Surgeons in Oregon Remove Gall Bladder Through Patient's Mouth
PORTLAND, Ore. – An Oregon surgeon has performed gall bladder surgery that removes the organ through the patient's mouth — the latest example of surgeries that avoid major incisions and rely on the body's own orifices instead.
Dr. Lee Swanstrom of the Oregon Clinic claims the procedure, performed in May on a 35-year old woman at a Portland hospital, was the first of its kind in the United States. He said it had already been performed in Brazil.
Instead of cutting into the abdomen, tiny instruments were sent down the woman's mouth into her stomach. Swanson then cut a small hole in the lining of the stomach to reach the gall bladder, remove it and pull it out through her mouth.
He has since performed two other surgeries with the oral technique. The clinic reports they had speedy recoveries and none of the patients had complications.
While there is some risk of infecting the abdominal cavity with bacteria from the gastrointestinal tract under this technique, Swanstrom said it remains small.
Swanstrom plans to conduct the surgery on 22 more people as part of a research project.
"The success of this surgery will have very positive implications for patient care," Swanstrom said.
Doctors say surgeries that use the body's natural openings speed recovery, reduce pain and eliminate scarring compared to traditional methods.
Physicians in New York conducted gall bladder removals through the vagina earlier this year.
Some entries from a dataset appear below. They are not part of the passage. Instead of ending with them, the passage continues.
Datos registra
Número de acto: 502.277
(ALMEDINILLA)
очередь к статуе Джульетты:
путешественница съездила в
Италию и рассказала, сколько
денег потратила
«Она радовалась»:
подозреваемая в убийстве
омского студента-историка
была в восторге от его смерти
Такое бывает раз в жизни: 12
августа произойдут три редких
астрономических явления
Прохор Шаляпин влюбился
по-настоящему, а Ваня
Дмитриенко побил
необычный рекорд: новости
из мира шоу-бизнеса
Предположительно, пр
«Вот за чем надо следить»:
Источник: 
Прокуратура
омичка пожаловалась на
A boy's brain tumor was recently removed through his nose in Pennsylvania. And doctors in India say they have performed appendectomies through the mouth.
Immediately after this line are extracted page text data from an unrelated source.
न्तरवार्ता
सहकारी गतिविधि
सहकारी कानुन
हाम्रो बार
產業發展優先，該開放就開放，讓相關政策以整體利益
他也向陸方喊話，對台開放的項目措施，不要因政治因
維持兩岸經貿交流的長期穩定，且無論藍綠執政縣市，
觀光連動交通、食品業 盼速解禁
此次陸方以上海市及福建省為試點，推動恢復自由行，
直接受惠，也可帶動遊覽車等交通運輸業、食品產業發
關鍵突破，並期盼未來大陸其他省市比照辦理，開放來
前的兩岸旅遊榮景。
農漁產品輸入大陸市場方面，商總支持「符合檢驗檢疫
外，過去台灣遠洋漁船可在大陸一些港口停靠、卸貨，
Doctors say the majority of discomfort and recovery time after conventional surgery is due to the incisions.
The removal of gall bladders once required one large incision across the abdomen, which is still used in some cases, and required about a week of recovery. But in recent decades, most gall bladder surgeries have moved to laparoscopic techniques that use several small incisions and shortens recovery to a few days.
Swanson said he sees "natural orifice" surgeries as the next evolution in surgery.
He said these new methods could potentially allow patients to have the procedures done under sedation rather than general anesthetic. And recovery time could potentially allow patients to return to work the next day.
Gall bladders typically carry bile through the body to aid in digestion. But sometimes they become diseased or filled with gallstones and need to be removed.
Gall bladder removal is the most common major surgical operation in the United States. Each year, more than 500,000 Americans have gall bladder surgery, according to the National Institute of Diabetes and Digestive and Kidney Diseases.
Dr. Brant Oelschlager, a specialist in minimally invasive surgery at the University of Washington Medical Center, told The Oregonian there are still some skeptics surrounding such surgeries. But there are many doctors who think it is a positive step for patient care.
"This a pioneering procedure that holds a lot of promise," Oelschlager said.